I have a model in which two groups are measured on one DV at pre- post- and 3 months following an intervention (the control group did not receive the intervention). I have an interaction effect, which I believe implies that the combination of group and time together influence the DV, and yet the same SPSS ANOVA output shows no main effects. How should I interpret the data? Is there an easy way to do further analyses with SPSS?
Here is an example where there's really no interaction. That means that the effect of factor B is additive and is the same at each level of factor A (the difference between the blue point and the red point is the same across all levels of factor A).
The lines joining the means provide the so-called interaction plot. If there is an interaction then we should not be interested in the main effects (but be careful about the meaning of "no interaction").
The interaction means that across time the effect of the intervention is changing. That's generally what you want to find. It's possible you don't need anymore tests. If the effect of treatment is small or reversed in the pre and then larger in the post and 3 months then your interaction has shown this pattern to be significant. There's no further test needed.

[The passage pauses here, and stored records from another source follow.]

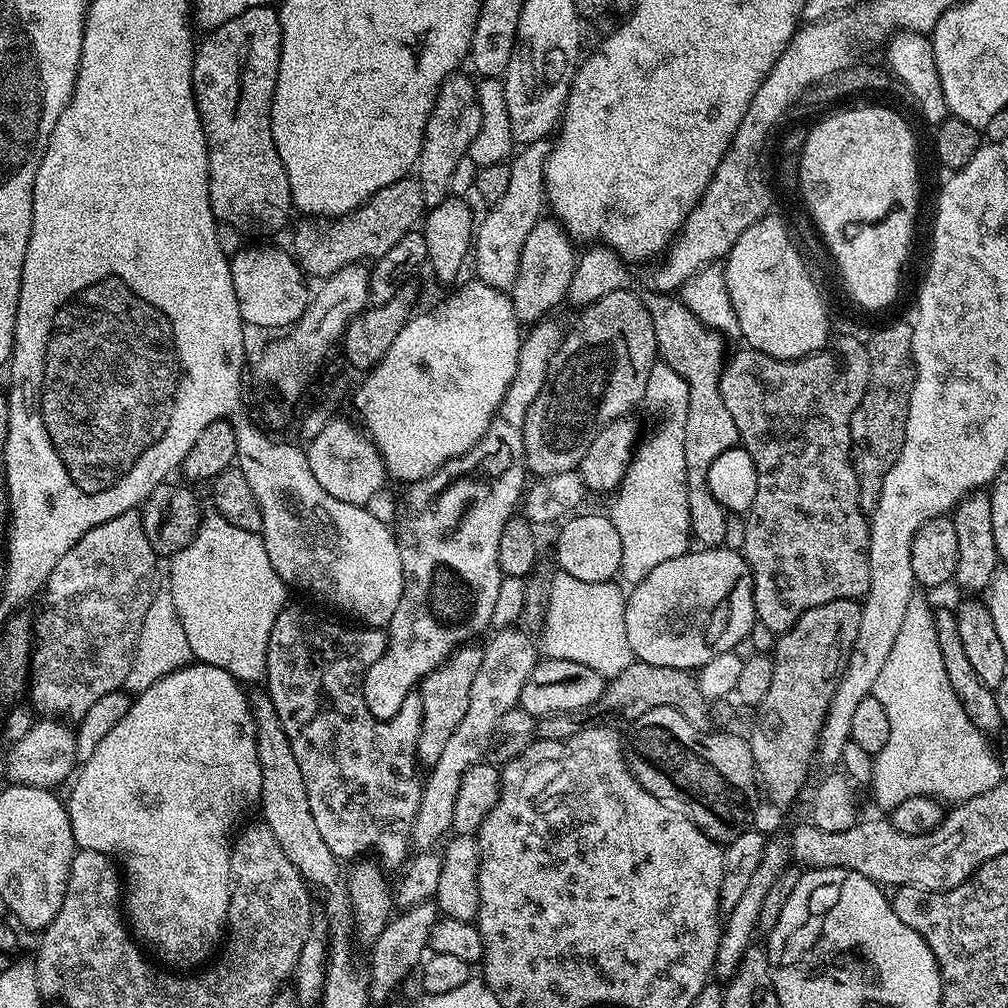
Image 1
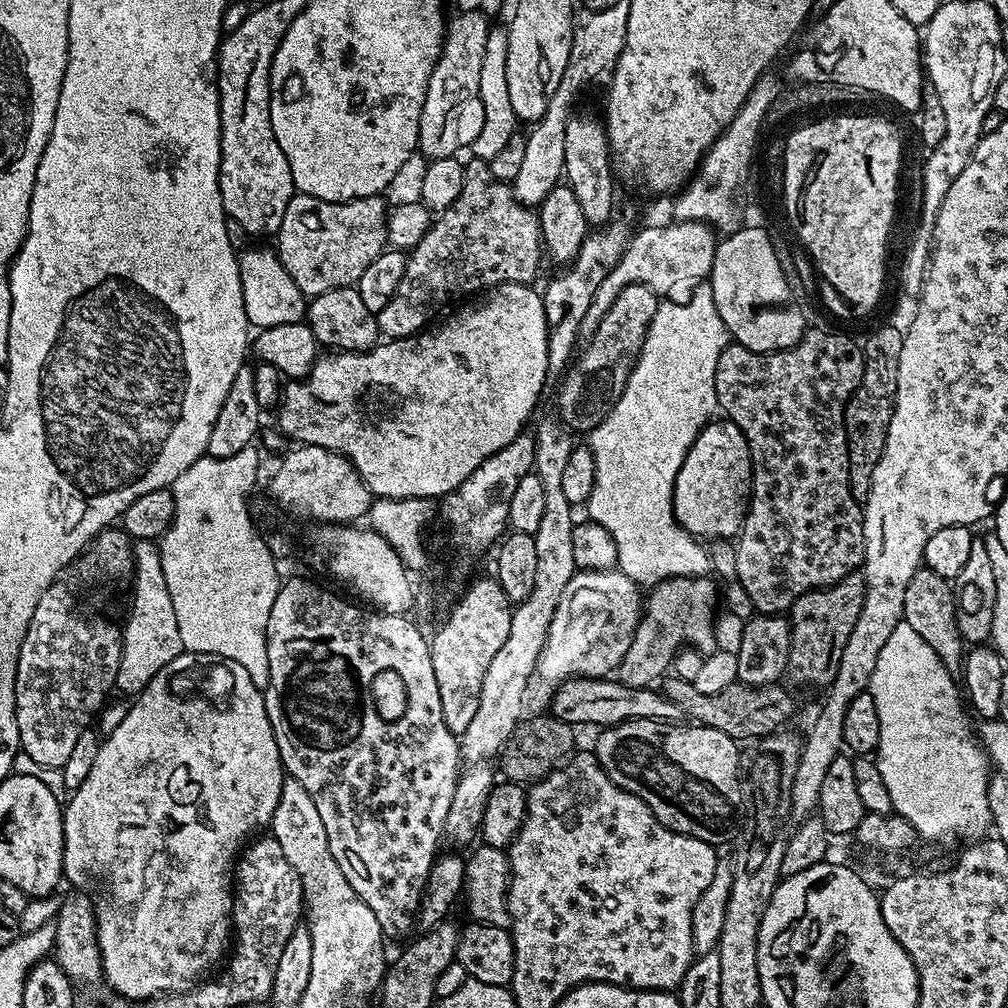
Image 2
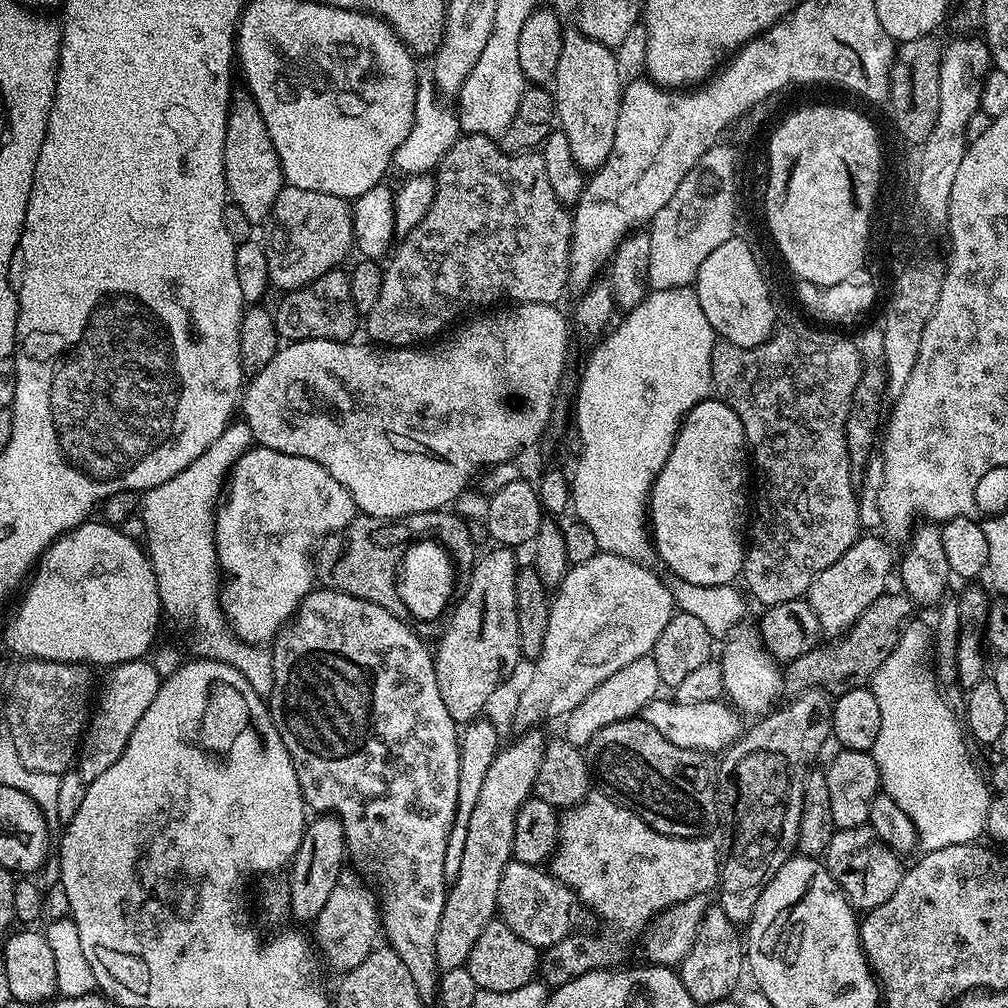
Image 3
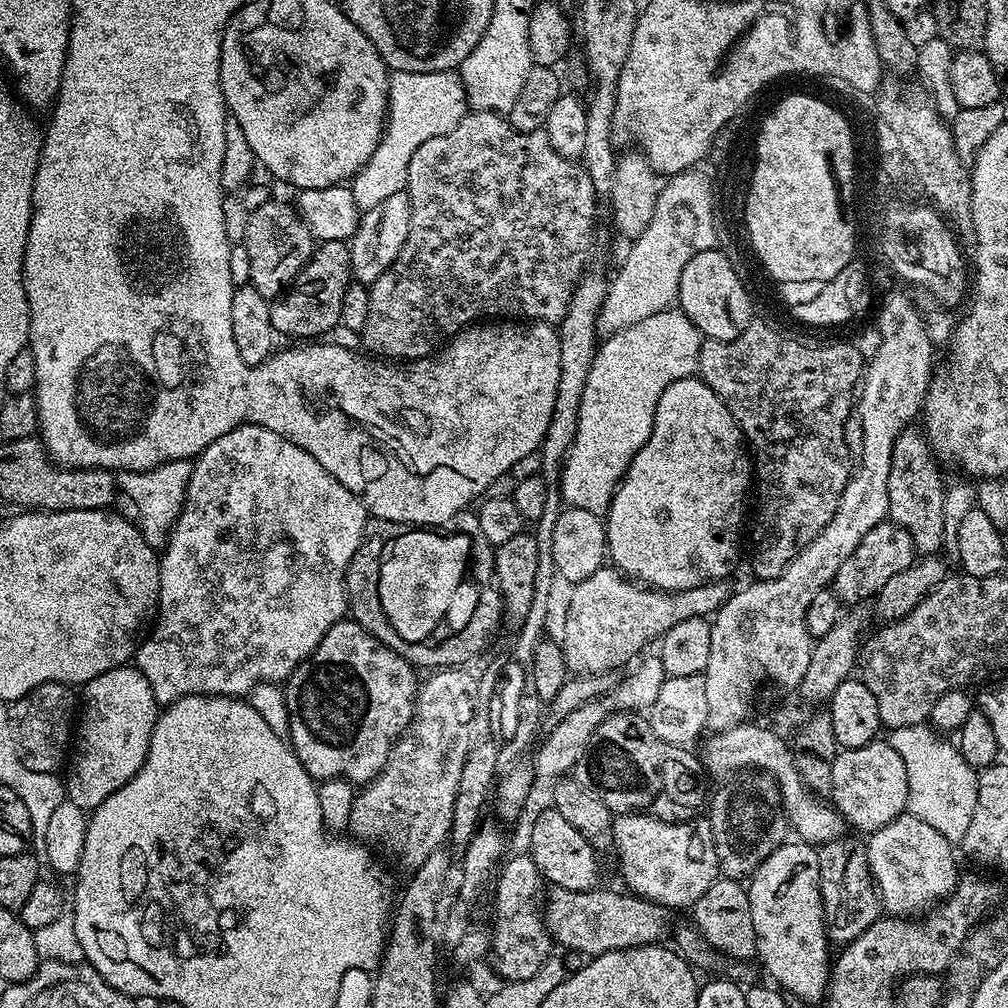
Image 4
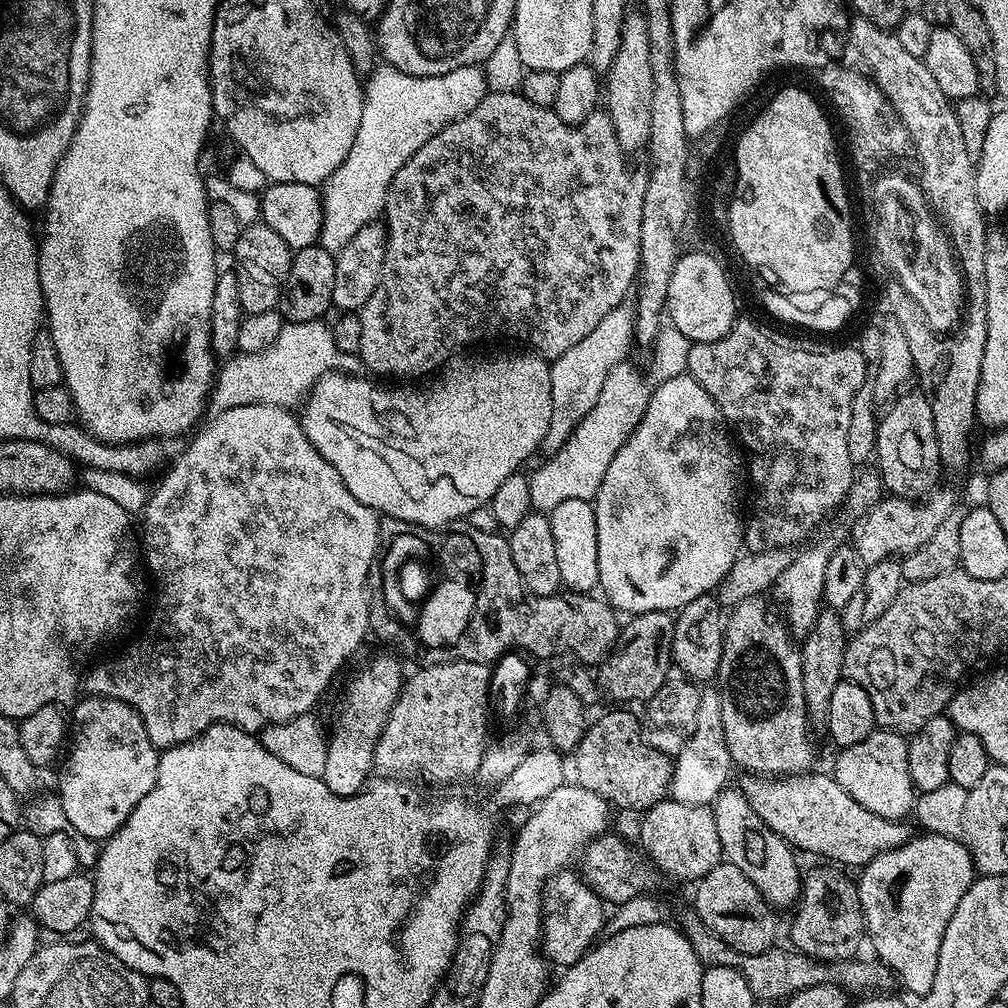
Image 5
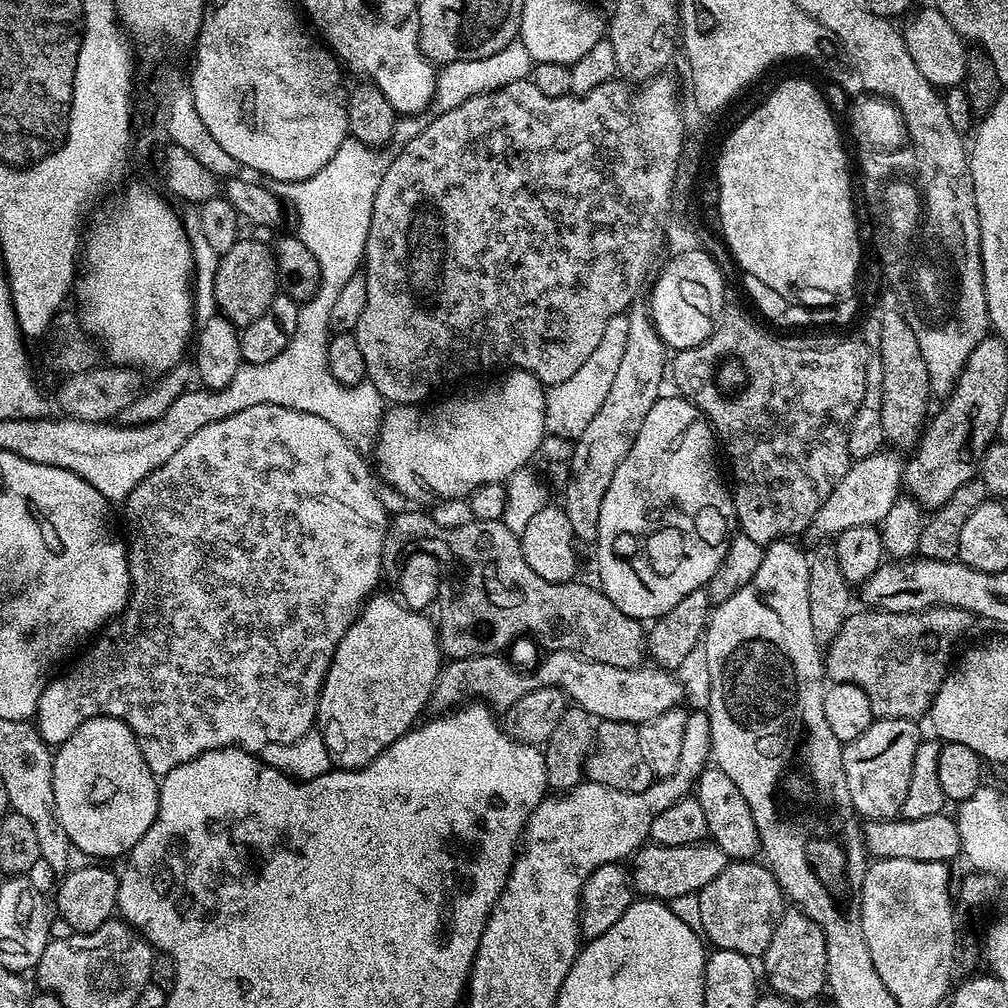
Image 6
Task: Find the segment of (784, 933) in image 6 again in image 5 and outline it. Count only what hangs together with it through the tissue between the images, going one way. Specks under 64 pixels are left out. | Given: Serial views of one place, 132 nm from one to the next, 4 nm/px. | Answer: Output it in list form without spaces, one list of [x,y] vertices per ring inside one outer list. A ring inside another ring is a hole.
[[[828,866],[832,868],[812,868],[807,869],[806,875],[802,880],[802,887],[800,890],[800,899],[798,903],[795,905],[794,911],[796,911],[796,917],[792,920],[792,944],[791,947],[795,949],[795,951],[801,952],[803,956],[812,956],[815,960],[850,960],[853,959],[857,955],[856,952],[860,948],[860,943],[865,943],[866,940],[866,929],[864,927],[864,911],[862,910],[862,906],[860,905],[860,890],[855,879],[852,880],[847,876],[849,873],[847,871],[841,870],[836,866]]]

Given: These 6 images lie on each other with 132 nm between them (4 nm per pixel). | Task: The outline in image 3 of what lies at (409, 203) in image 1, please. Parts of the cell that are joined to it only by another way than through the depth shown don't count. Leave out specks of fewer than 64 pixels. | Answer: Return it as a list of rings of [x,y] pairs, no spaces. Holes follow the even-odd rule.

Many more details, like the pattern of data in a little table, would help others assist in interpretation.
I always recommend plotting the interaction in an interaction plot for interpretation. For instance, you could plot means and error bars (e.g., means +/- one standard deviation) over participants for the three time points, separately for the intervention and control groups. Chances are that the relevant interaction will hit you right between the eyes.
After that, you can do post-hoc tests. These are slightly more complicated for mixed models than for non-mixed ones.